Moreover, I (and like many others) am relieved to have another Myers posting to read and ponder.
Postscript:
For a variety of reasons--not necessarily falling precisely within your definition of a "conservative novel"--I would also nominate Cather's DEATH COMES FOR THE ARCHBISHOP because of the author's treatment of the theme of tradition and orthodoxy versus changes and compromises.
As you say, the list is very disappointing, not the least reason being the time restriction.
Novels with a conservative bent written before 1950, when it was against the grain to be one, deserve much respect.
Aside from that, I am always disappointed how two very conservative novelists continue to be ignored in lists of any kind: James Gould Cozzens and Wallace Stegner.
Dear Mr. Myers,
I enjoyed reading this tremendously and will reread. There seem to be some tacit recommendations that I may take up on.
shalom,
Steven
Excellent point, Lincoln. Particularly because Stegner is a gaping hole in my own reading. Can you believe I’ve never finished Angle of Repose?
The time restriction was, as you say, Steven, silly and pointless. So was the geographical. Who could leave The Princess Cassamassima and The Secret Agent off a conservative reading list?
A silly designation. Is the vastly popular "To Kill A Mockingbird" liberal? Why, because it exalts justice and equality? And (if we slightly bend the post-'59 criterion) why not include the major work of the America-loving, hippie-hating Jack Kerouac?
I'm shocked none of Ayn Rand's novels made the list. Her impact is undeniable.
Is this conservatism that they use suppose to imply a disposition towards the current 2010 state or to the state at the time it was written? I ask this because someone mentioned Jack Kerouac who was undoubtedly conservative for his time but now 60 years later I read "On The Road" as very liberal in its distaste and disappointment in the consumer culture of america, a culture that is now the norm today but was only a small phenomenon in 1950.
I think George Eliot's 'conservatism' is pretty well recognized--it's just that what it means to be 'conservative' varies over time and across contexts. In Canada we used to have a political party with the oxymoronic sounding name 'Progressive Conservatives,' a label that actually works not badly for her, don't you think?
Well, Kyle, I'm not sure Kerouac's "distaste and disappointment in the consumer culture of america" disqualifies him as a conservative (although he's probably more accurately labeled a libertarian). In any case, few writers have celebrated individuality and personal freedom with more enthusiasm. However, truth be told, I personally never thought much of his writing, a good deal of which reads like warmed-over Saroyan, a writer I adored in my early youth. So let me propose another candidate for the conservative list - a true masterpiece and one that fits all the criteria - Vladimir Nabokov's PALE FIRE.

Tasks ->
1 – Reproduce the passage of the comment thread on conservative novels starting at "Is this conservatism" and ending at "don't you think?".
2 – In the comment thread on conservative novels, which two novelists are said to be continually ignored in lists of any kind?

Stored data ->
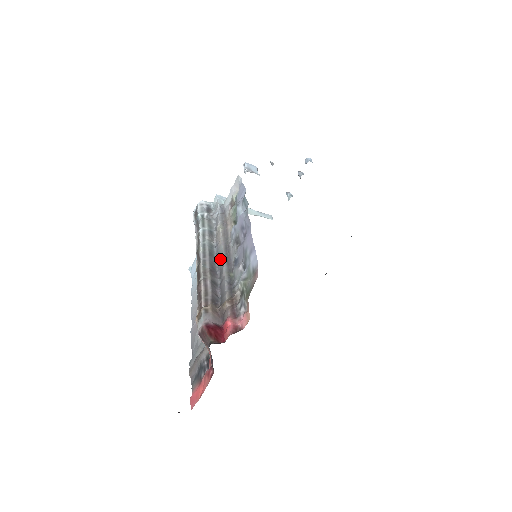
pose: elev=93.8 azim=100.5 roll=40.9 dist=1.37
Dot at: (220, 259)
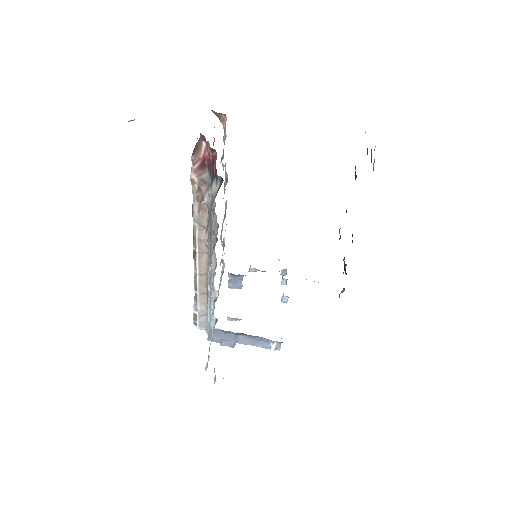
Dot at: occluded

Answers to the exercises ->
1 –
Is this conservatism that they use suppose to imply a disposition towards the current 2010 state or to the state at the time it was written? I ask this because someone mentioned Jack Kerouac who was undoubtedly conservative for his time but now 60 years later I read "On The Road" as very liberal in its distaste and disappointment in the consumer culture of america, a culture that is now the norm today but was only a small phenomenon in 1950.
I think George Eliot's 'conservatism' is pretty well recognized--it's just that what it means to be 'conservative' varies over time and across contexts. In Canada we used to have a political party with the oxymoronic sounding name 'Progressive Conservatives,' a label that actually works not badly for her, don't you think?

2 – James Gould Cozzens and Wallace Stegner.